WHAT IS NEEDED =>
Output all the entries word for word. Omit the pictures.

Start of DATA RECORDS

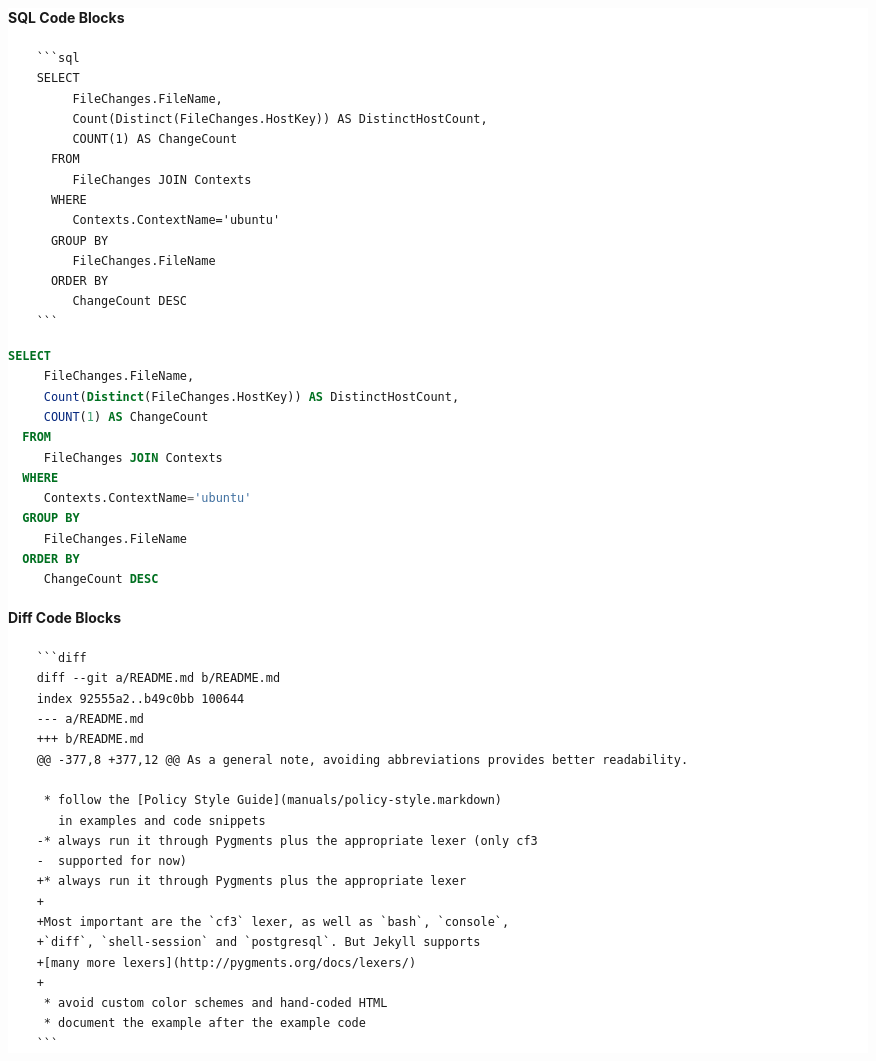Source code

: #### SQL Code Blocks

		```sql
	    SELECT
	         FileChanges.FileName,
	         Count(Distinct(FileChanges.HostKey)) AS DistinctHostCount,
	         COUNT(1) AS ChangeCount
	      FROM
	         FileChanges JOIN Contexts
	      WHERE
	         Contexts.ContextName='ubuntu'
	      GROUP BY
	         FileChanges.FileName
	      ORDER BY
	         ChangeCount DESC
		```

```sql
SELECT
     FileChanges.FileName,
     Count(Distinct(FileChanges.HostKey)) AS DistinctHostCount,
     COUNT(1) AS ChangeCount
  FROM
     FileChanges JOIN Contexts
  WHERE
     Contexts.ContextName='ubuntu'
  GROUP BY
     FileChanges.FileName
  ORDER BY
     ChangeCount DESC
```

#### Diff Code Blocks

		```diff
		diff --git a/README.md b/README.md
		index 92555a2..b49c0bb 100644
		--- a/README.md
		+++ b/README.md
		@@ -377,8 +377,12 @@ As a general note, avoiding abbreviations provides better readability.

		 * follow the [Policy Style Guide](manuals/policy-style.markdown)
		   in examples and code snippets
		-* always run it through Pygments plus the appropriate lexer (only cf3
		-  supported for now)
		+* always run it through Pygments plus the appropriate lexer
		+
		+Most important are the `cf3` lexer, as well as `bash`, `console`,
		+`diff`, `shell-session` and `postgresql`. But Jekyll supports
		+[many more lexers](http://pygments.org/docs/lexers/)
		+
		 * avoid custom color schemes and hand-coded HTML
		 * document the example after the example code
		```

End of DATA RECORDS

RESULT OF THIS EXERCISE =>
Source code

: #### SQL Code Blocks

		```sql
	    SELECT
	         FileChanges.FileName,
	         Count(Distinct(FileChanges.HostKey)) AS DistinctHostCount,
	         COUNT(1) AS ChangeCount
	      FROM
	         FileChanges JOIN Contexts
	      WHERE
	         Contexts.ContextName='ubuntu'
	      GROUP BY
	         FileChanges.FileName
	      ORDER BY
	         ChangeCount DESC
		```

```sql
SELECT
     FileChanges.FileName,
     Count(Distinct(FileChanges.HostKey)) AS DistinctHostCount,
     COUNT(1) AS ChangeCount
  FROM
     FileChanges JOIN Contexts
  WHERE
     Contexts.ContextName='ubuntu'
  GROUP BY
     FileChanges.FileName
  ORDER BY
     ChangeCount DESC
```

#### Diff Code Blocks

		```diff
		diff --git a/README.md b/README.md
		index 92555a2..b49c0bb 100644
		--- a/README.md
		+++ b/README.md
		@@ -377,8 +377,12 @@ As a general note, avoiding abbreviations provides better readability.

		 * follow the [Policy Style Guide](manuals/policy-style.markdown)
		   in examples and code snippets
		-* always run it through Pygments plus the appropriate lexer (only cf3
		-  supported for now)
		+* always run it through Pygments plus the appropriate lexer
		+
		+Most important are the `cf3` lexer, as well as `bash`, `console`,
		+`diff`, `shell-session` and `postgresql`. But Jekyll supports
		+[many more lexers](http://pygments.org/docs/lexers/)
		+
		 * avoid custom color schemes and hand-coded HTML
		 * document the example after the example code
		```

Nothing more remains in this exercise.